Spyros Christopoulos

Personal information
- Full name: Spyridon Christopoulos
- Date of birth: 7 October 1975 (age 50)
- Place of birth: Gastouni, Greece
- Height: 1.89 m (6 ft 2+1⁄2 in)
- Position: Goalkeeper

Youth career
- 1995: Olympiacos Volos

Senior career*
- Years: Team / Apps / (Gls)
- 1996–1997: Pyrgos / 6 / (0)
- 1997: Olympiacos Volos / 1 / (0)
- 1997–1998: Asteras Amaliada / 11 / (0)
- 1998–1999: Achaiki / 6 / (0)
- 1999–2001: Asteras Vlachioti / 16 / (0)
- 2001–2004: Ilisiakos / 32 / (0)
- 2004–2007: AEL / 24 / (0)

(Records from a dataset)
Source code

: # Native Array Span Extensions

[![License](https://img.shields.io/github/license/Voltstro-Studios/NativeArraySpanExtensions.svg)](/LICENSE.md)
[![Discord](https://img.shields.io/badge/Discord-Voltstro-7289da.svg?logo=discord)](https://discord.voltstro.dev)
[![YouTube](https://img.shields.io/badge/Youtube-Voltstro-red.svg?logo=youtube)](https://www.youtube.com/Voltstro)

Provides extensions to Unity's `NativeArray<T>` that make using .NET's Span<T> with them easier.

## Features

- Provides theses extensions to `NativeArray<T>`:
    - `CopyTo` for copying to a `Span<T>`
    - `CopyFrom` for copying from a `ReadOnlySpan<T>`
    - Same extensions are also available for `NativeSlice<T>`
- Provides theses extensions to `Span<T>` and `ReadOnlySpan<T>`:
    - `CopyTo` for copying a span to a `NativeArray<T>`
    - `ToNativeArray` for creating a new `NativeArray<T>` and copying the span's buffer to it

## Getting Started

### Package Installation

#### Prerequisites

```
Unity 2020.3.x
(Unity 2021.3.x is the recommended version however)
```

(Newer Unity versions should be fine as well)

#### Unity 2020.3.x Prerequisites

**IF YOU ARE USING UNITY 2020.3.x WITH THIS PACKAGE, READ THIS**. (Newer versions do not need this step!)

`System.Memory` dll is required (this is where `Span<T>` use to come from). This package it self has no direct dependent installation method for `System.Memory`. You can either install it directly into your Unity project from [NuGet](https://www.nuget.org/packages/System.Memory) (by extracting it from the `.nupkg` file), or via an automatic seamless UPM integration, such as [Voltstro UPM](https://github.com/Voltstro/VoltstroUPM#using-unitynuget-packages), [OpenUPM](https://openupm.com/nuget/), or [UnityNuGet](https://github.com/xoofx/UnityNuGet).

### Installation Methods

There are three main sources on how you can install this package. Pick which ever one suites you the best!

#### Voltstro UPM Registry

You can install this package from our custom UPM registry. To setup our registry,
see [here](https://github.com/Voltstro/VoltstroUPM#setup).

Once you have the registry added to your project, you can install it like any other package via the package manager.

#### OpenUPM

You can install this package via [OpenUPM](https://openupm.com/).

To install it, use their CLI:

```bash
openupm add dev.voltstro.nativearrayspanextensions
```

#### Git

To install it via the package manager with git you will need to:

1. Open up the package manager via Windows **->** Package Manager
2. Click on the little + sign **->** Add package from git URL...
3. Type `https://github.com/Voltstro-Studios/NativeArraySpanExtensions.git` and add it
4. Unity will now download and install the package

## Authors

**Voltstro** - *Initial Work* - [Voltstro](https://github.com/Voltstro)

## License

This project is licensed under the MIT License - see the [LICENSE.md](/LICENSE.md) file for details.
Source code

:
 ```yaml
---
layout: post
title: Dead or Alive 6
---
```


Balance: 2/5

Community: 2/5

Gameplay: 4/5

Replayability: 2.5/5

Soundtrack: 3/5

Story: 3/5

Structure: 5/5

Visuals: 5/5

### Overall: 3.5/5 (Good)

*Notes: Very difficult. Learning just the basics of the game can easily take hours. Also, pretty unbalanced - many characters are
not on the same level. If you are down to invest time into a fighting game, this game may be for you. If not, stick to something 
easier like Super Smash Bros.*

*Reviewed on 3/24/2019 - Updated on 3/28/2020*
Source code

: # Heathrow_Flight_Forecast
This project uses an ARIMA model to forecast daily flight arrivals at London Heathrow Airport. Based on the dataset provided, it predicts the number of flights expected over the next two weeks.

■ **TASK SET**
A. Summarize the profile of Spyros Christopoulos in two sentences.
B. Extend the profile of Spyros Christopoulos, starting after its final line.

■ **OUTPUTS IN ORDER**
A. Spyros Christopoulos, full name Spyridon Christopoulos, is a 1.89 m goalkeeper born on 7 October 1975 in Gastouni, Greece, who was in the Olympiacos Volos youth setup in 1995. From 1996 to 2007 he played senior football for Pyrgos, Olympiacos Volos, Asteras Amaliada, Achaiki, Asteras Vlachioti, Ilisiakos and AEL, and he scored no goals for any of them.

B.
- 2007–2009: Thrasyvoulos / 6 / (0)

= Spyros Christopoulos =

Greek footballer (born 1975)

Spyros Christopoulos (Σπύρος Χριστόπουλος; born 7 October 1975) is a retired Greek footballer who played as a goalkeeper mostly for AEL and Thrasyvoulos in the Super League Greece. He now works as a goalkeeper's coach in teams of lower leagues.